Seconda casa sul Garda: la fiscalità che nessuno racconta

IMU, TARI, cedolare secca, tassazione delle plusvalenze. Un quadro sintetico per capire il costo reale di una seconda dimora.

14 aprile 2026·5 min di lettura·Andrea Dallamano

Comprare una seconda casa sul Garda comporta un costo di gestione fiscale che, in fase di acquisto, molti sottovalutano. Il capitolo principale è l'IMU: sulle seconde case si applica al 100% con aliquote comunali che sul Garda variano tra il 10,6 e il 12,6 per mille, calcolate sulla rendita catastale rivalutata.

Per una villa di pregio con rendita catastale elevata, l'IMU annua può facilmente superare i quindicimila euro.
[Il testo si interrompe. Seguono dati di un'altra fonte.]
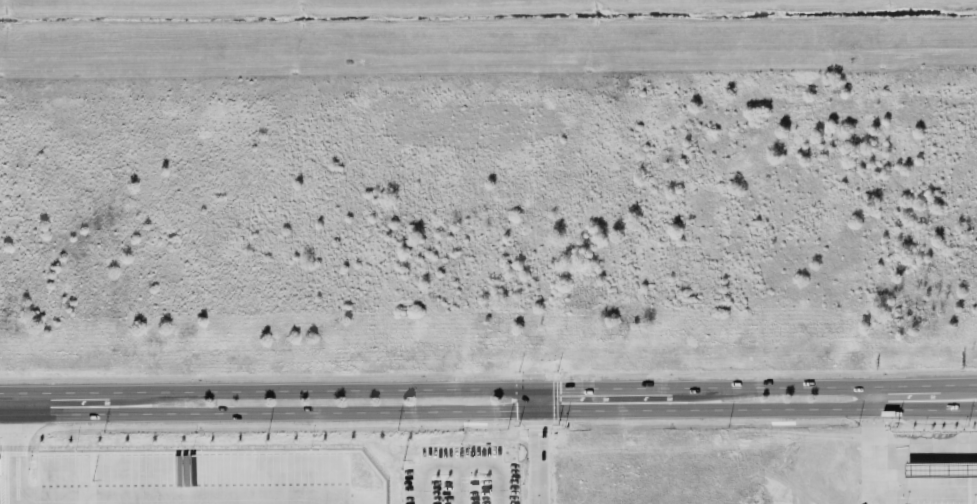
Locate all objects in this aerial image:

A questo si aggiunge la TARI, la tassa rifiuti, che sul Garda ha aliquote sensibili per gli immobili non residenti.

In caso di locazione, la scelta tra tassazione ordinaria e cedolare secca dipende dal reddito complessivo del proprietario e dal contratto (locazione breve turistica, transitoria, 4+4). Sul Garda la locazione breve turistica è molto diffusa e il regime della cedolare secca al 21% (o 26% per le seconde e successive locazioni brevi) è di solito il più conveniente.

Sulla plusvalenza, se l'immobile viene rivenduto entro cinque anni dall'acquisto la plusvalenza è tassabile (con opzione tra tassazione ordinaria e imposta sostitutiva del 26%). Oltre i cinque anni, la plusvalenza è esente. È un elemento da considerare nell'orizzonte di investimento.